__Aim of the task__. Please report each line of the entries below that contains the word "What". Letter case matters.

__Given records__.
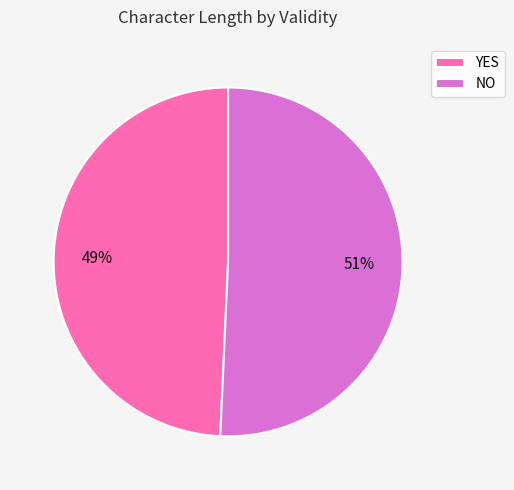

What is the ratio of the value at NO to the value at YES?

1.0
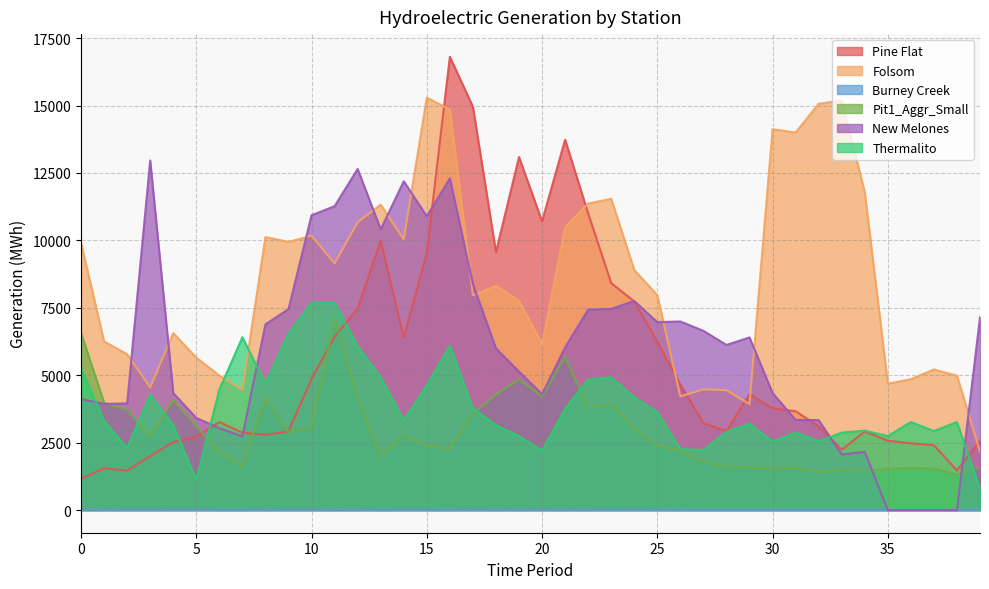

What is the difference between the Thermalito values at 20 and 9?

4350.3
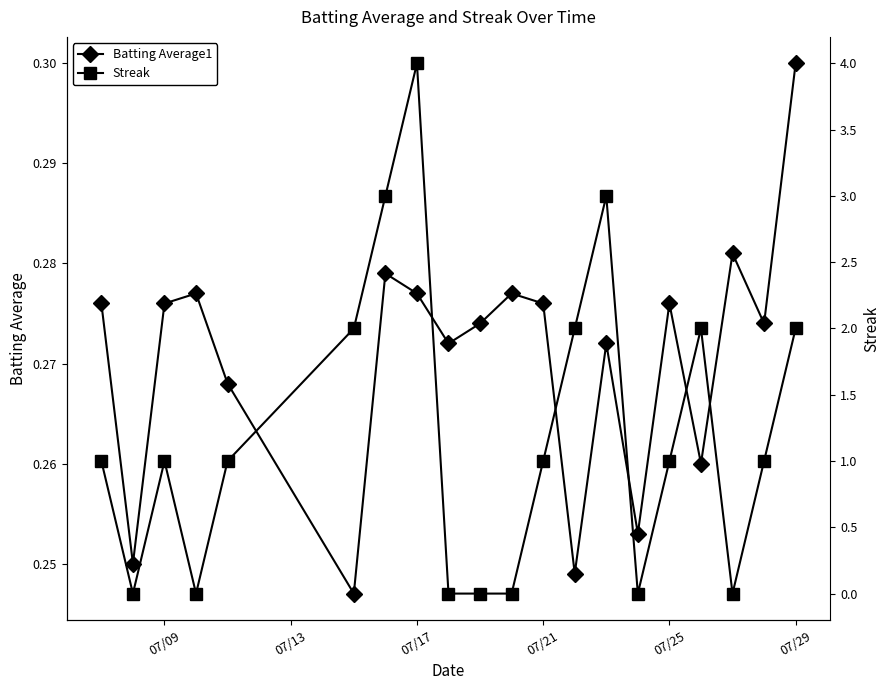

How many data points in Streak are less than 1?

7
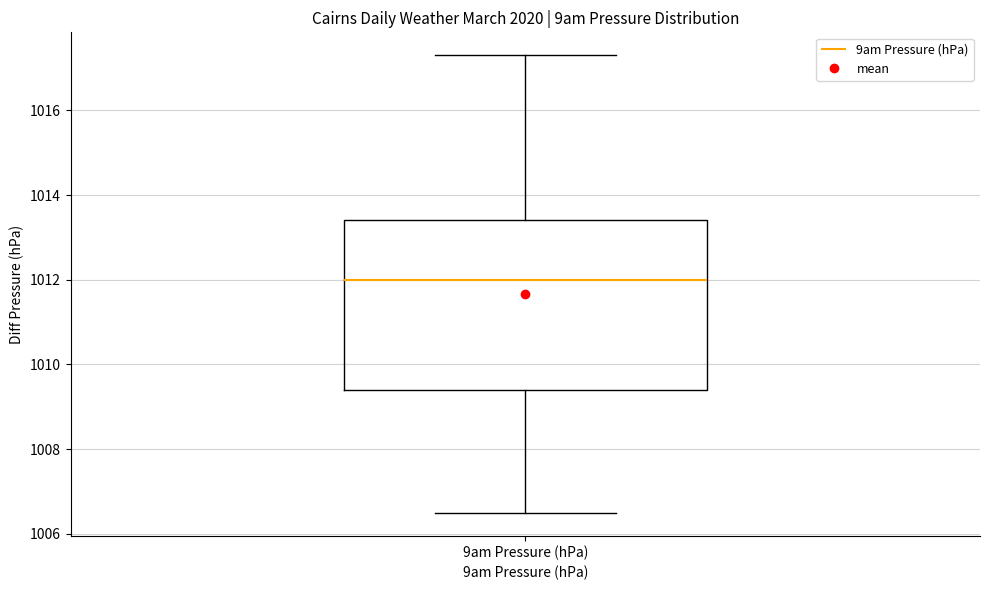

Transcribe this box plot: give where the median line is, the range the box spans, and where the two whiskers end, as read against the y-axis. The values are not printed on the chart, so give them approximately, as read against the axis.

median 1012.0, box 1009.4 to 1013.4, whiskers 1006.6 to 1017.4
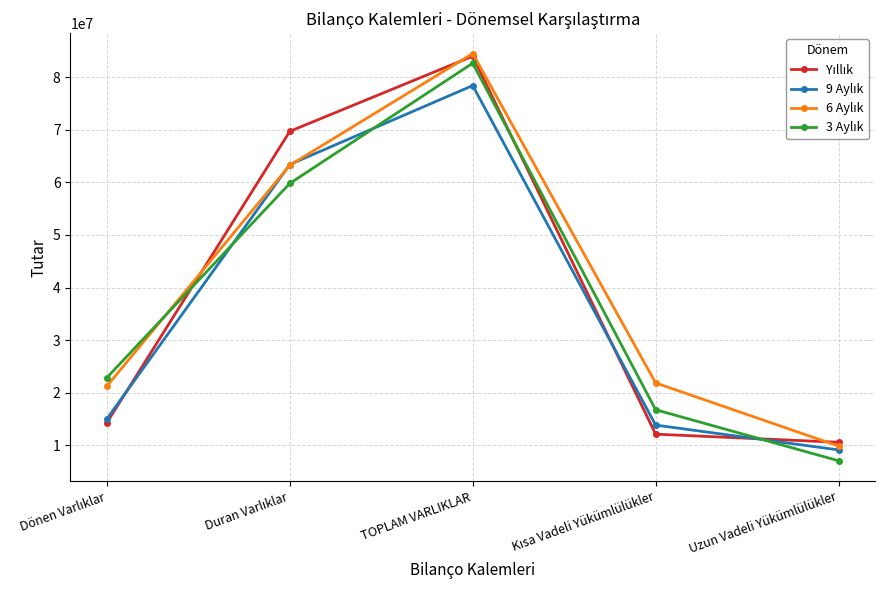

At which category is the sum across all series the highest?

TOPLAM VARLIKLAR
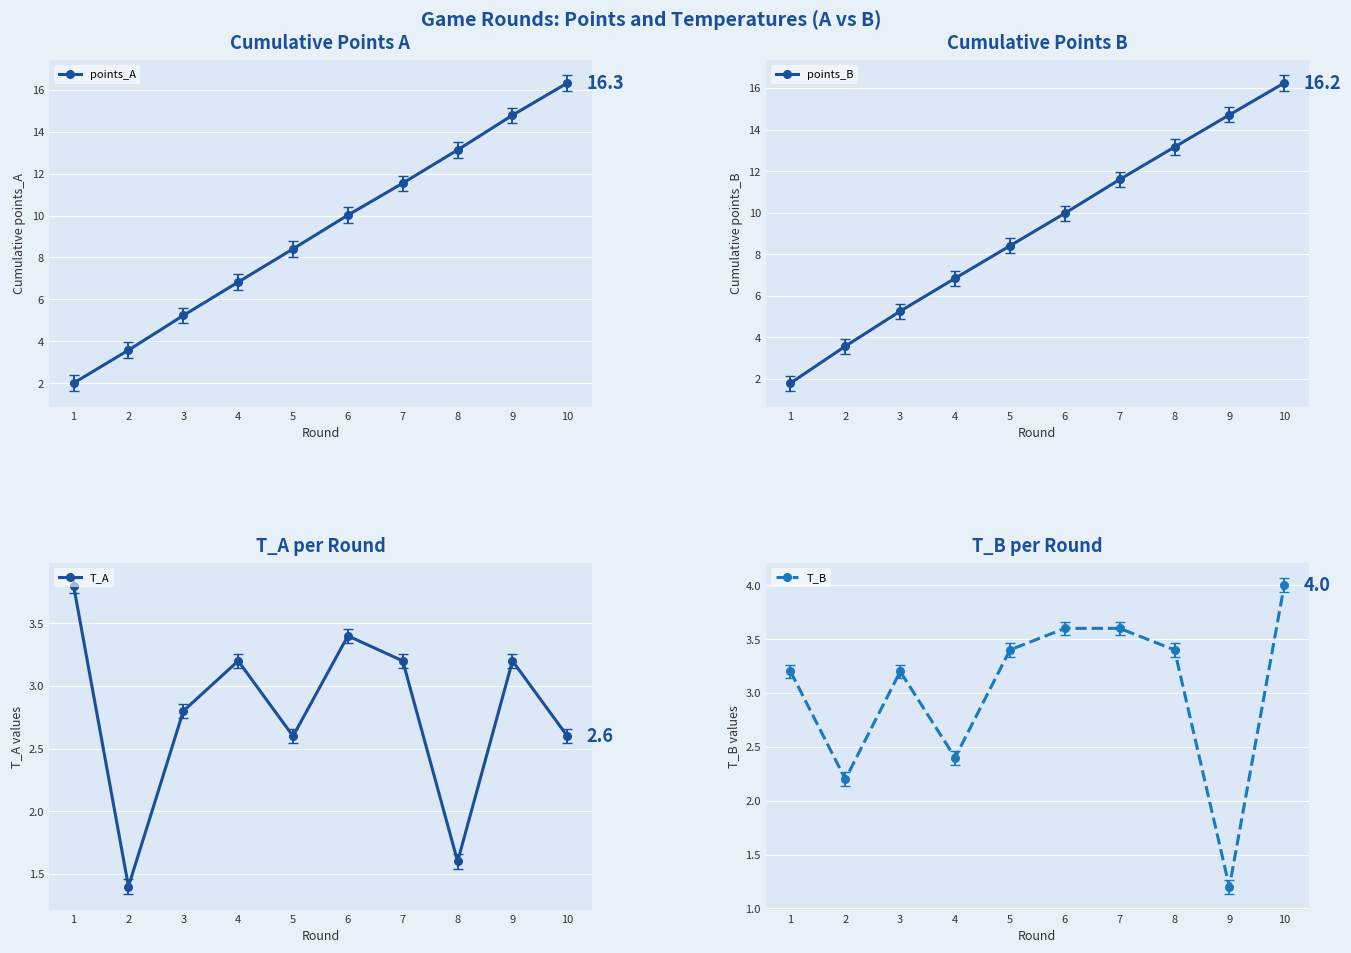

The points_A series shows 6.8 at 4. True or false?

True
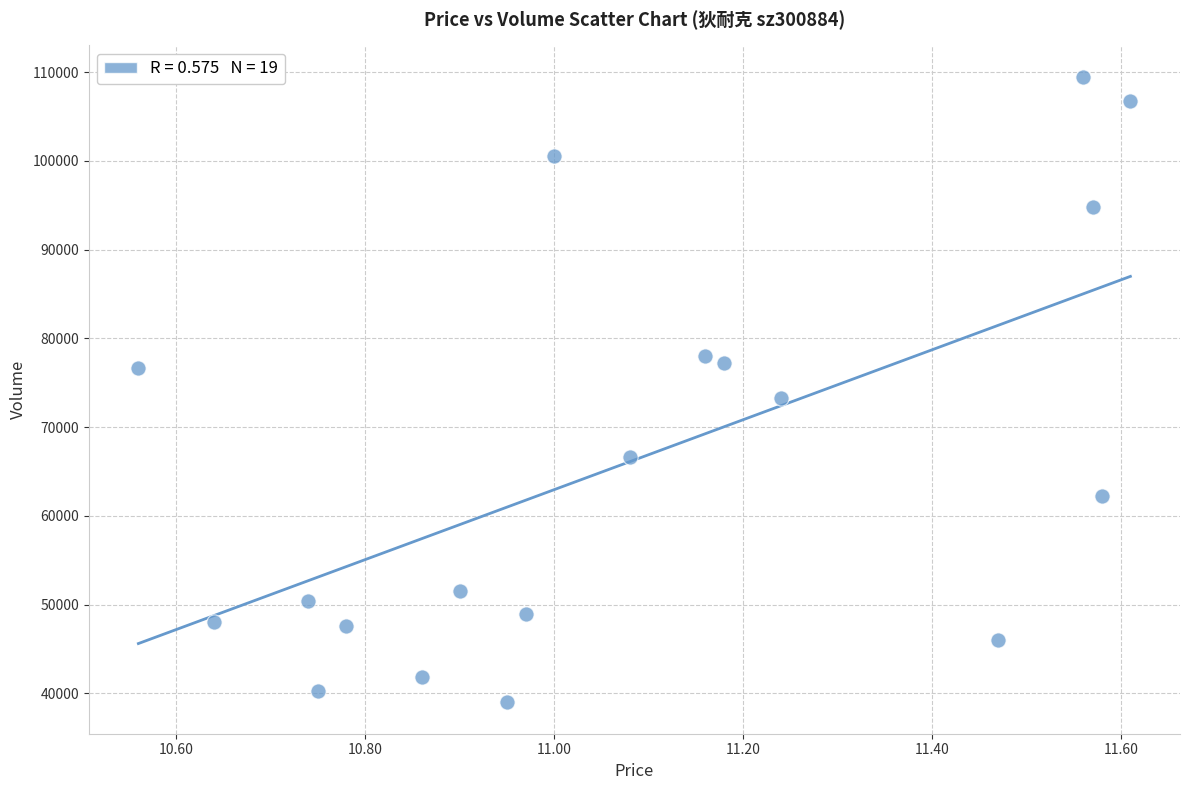

What is the range of Y values (max minus min)?

70544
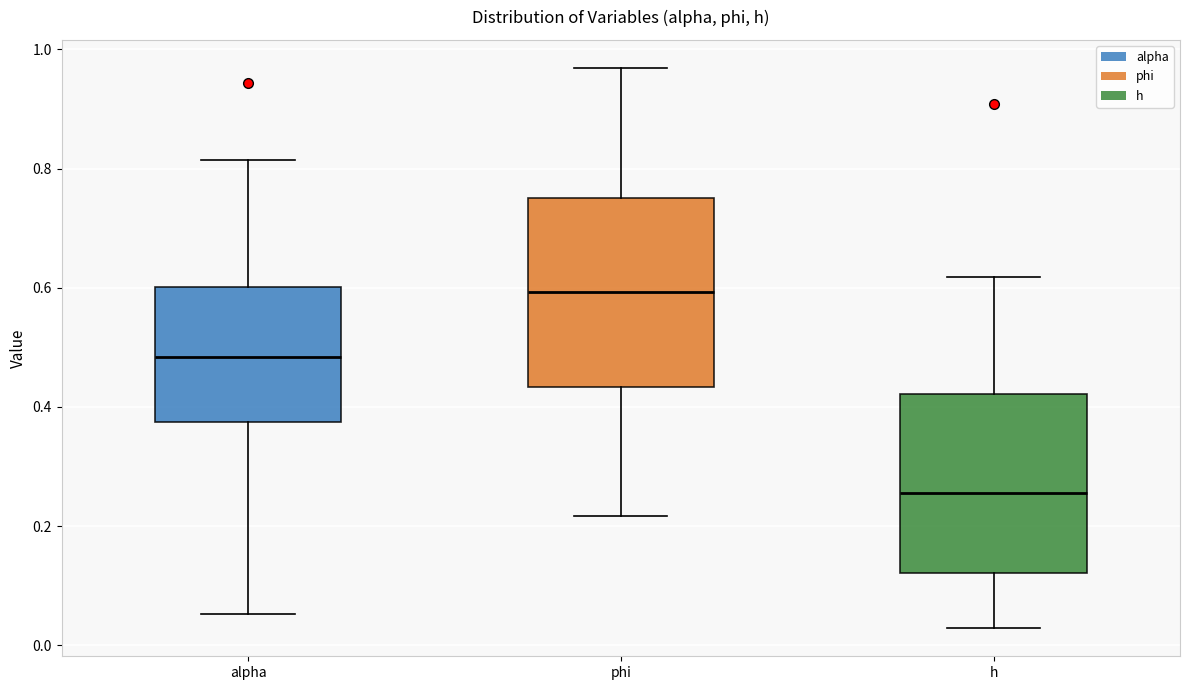

Which box has the highest median line?

phi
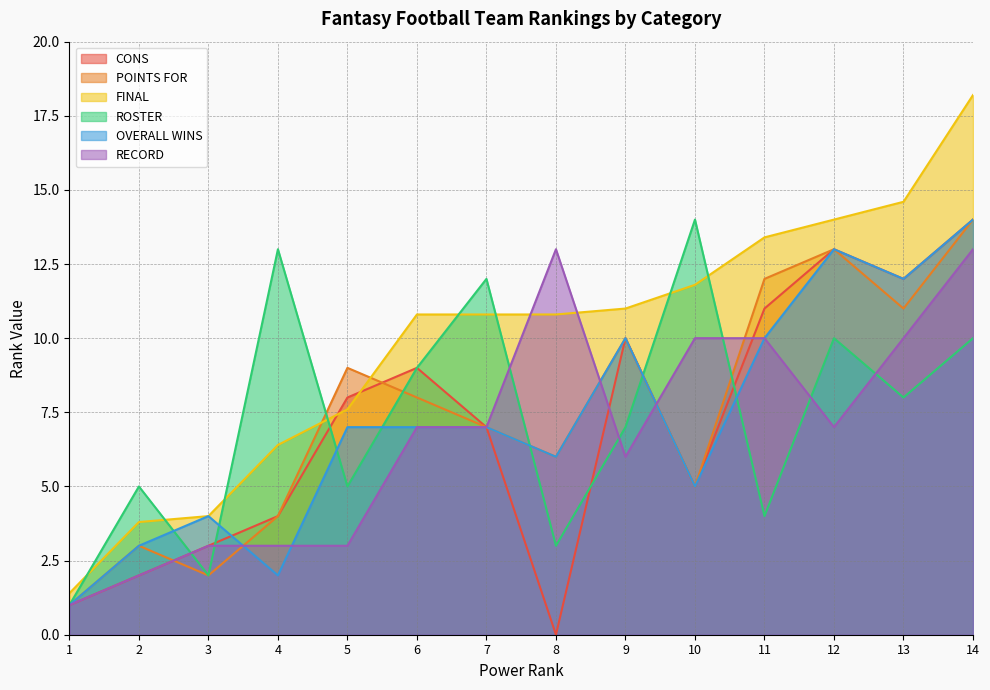

True or false: POINTS FOR and RECORD cross at least once.

True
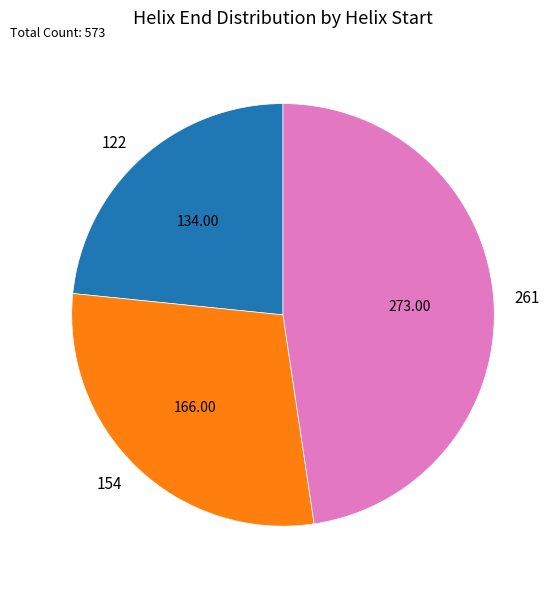

Between 261 and 154, which is larger?

261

__Answer to the exercise__.
What is the ratio of the value at NO to the value at YES?
What is the difference between the Thermalito values at 20 and 9?
What is the range of Y values (max minus min)?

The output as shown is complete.